Being a Masochist at TE
It can be a bit scary to wait on your tight end until this point in the draft; before news broke of Chris Herndon’s (176.0) four-game suspension, I’d have been comfortable selecting him here, but, as with RB handcuffs, you don’t want to set one of your roster spots on fire for the first four weeks when you could be using them for waiver pickups. Mark Andrews (172.8), who had a similarly productive rookie season with over 500 receiving yards would be my pivot here, but in practice, I’m doing everything I can to draft Austin Hooper (115.4) a few rounds earlier. Hooper was quietly the TE7 last season while posting 71/660/4, but is going as the TE11, and is in an improving situation this year on a team that invested in pass protection for Matt Ryan. Identify the last tight end you’re comfortable drafting and ensure you get your guy because this is the most infuriating position to stream.
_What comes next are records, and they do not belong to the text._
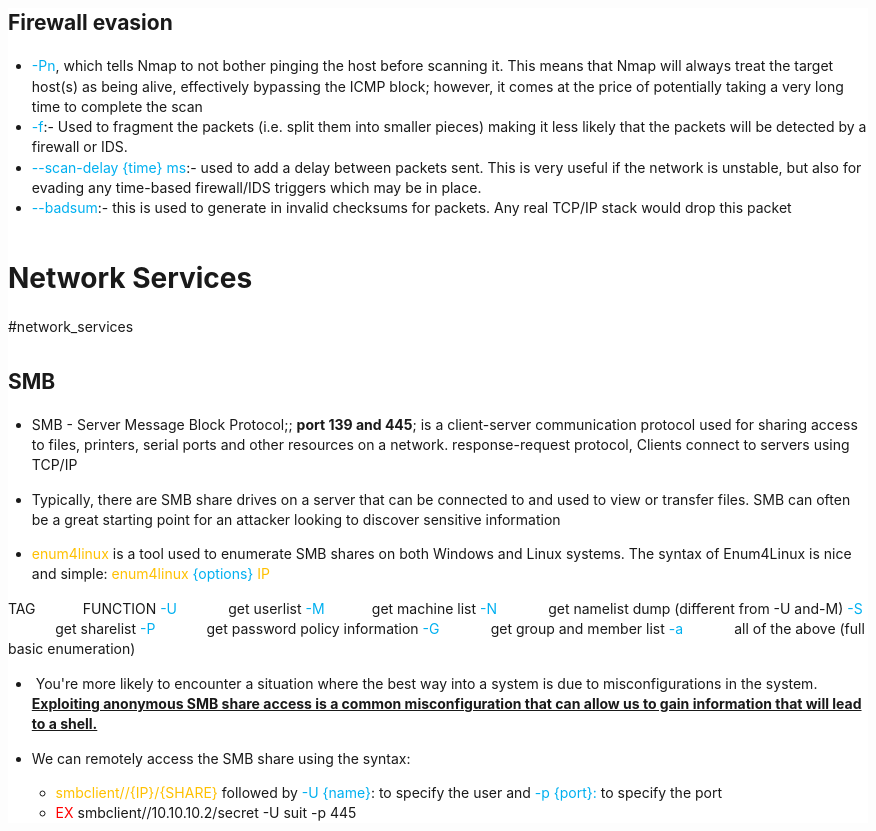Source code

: ## Firewall evasion


- <span style="color:rgb(0, 176, 240)">-Pn</span>, which tells Nmap to not bother pinging the host before scanning it. This means that Nmap will always treat the target host(s) as being alive, effectively bypassing the ICMP block; however, it comes at the price of potentially taking a very long time to complete the scan
- <span style="color:rgb(0, 176, 240)">-f</span>:- Used to fragment the packets (i.e. split them into smaller pieces) making it less likely that the packets will be detected by a firewall or IDS.
- <span style="color:rgb(0, 176, 240)">--scan-delay {time} ms</span>:- used to add a delay between packets sent. This is very useful if the network is unstable, but also for evading any time-based firewall/IDS triggers which may be in place.
- <span style="color:rgb(0, 176, 240)">--badsum</span>:- this is used to generate in invalid checksums for packets. Any real TCP/IP stack would drop this packet

# Network Services
#network_services
## SMB

- SMB - Server Message Block Protocol;; **port 139 and 445**; is a client-server communication protocol used for sharing access to files, printers, serial ports and other resources on a network. response-request protocol, Clients connect to servers using TCP/IP

- Typically, there are SMB share drives on a server that can be connected to and used to view or transfer files. SMB can often be a great starting point for an attacker looking to discover sensitive information 
- <span style="color:rgb(255, 192, 0)">enum4linux</span> is a tool used to enumerate SMB shares on both Windows and Linux systems. The syntax of Enum4Linux is nice and simple: <span style="color:rgb(255, 192, 0)">enum4linux</span> <span style="color:rgb(0, 176, 240)">{options}</span> <span style="color:rgb(255, 192, 0)">IP</span>


TAG            FUNCTION
<span style="color:rgb(0, 176, 240)">-U </span>            get userlist
<span style="color:rgb(0, 176, 240)">-M </span>           get machine list
<span style="color:rgb(0, 176, 240)">-N  </span>           get namelist dump (different from -U and-M)
<span style="color:rgb(0, 176, 240)">-S </span>             get sharelist
<span style="color:rgb(0, 176, 240)">-P   </span>           get password policy information
<span style="color:rgb(0, 176, 240)">-G </span>             get group and member list
<span style="color:rgb(0, 176, 240)">-a </span>              all of the above (full basic enumeration)

-  You're more likely to encounter a situation where the best way into a system is due to misconfigurations in the system. <b><u>Exploiting anonymous SMB share access is a common misconfiguration that can allow us to gain information that will lead to a shell.</u></b>

- We can remotely access the SMB share using the syntax:
	- <span style="color:rgb(255, 192, 0)">smbclient//{IP}/{SHARE}</span> followed by<span style="color:rgb(0, 176, 240)"> -U {name}</span>: to specify the user and <span style="color:rgb(0, 176, 240)">-p {port}:</span> to specify the port
	- <span style="color:rgb(255, 0, 0)">EX</span> smbclient//10.10.10.2/secret -U suit -p 445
What to Do with K and D/ST
On the topic of kickers and defenses, I recommend not bothering to draft either if you can help it, with the possible exception of a defense you plan to stream for Week 1. Both positions can be streamed relatively easily, and scoring for defenses, in particular, is tough to predict year over year. Those who drafted the Jacksonville D/ST last year certainly regretted it, and I imagine something similar will occur with the Chicago D/ST this year. Do not make the mistake of spending a premium on a position that offers little value over waiver wire options from week to week. Draft players with upside at RB and WR instead, especially in earlier drafts when players at the back of your roster could gain value from preseason developments. You can always pick up a kicker and defense just before Week 1.
To bring the main objective back into focus here, remember above all that upside is everything in the late rounds. Make sure to also draft in a way that maximizes the utility of your roster spots early in the year, treating the back of your bench as a tryout for your final draft picks. Don’t bother drafting the player that won’t be able to show you what he’s got until November, or the player that has been showing you what (little) he’s got since 2013. Finally, make sure to get your guys here; there’s really no such thing as a reach after round 10.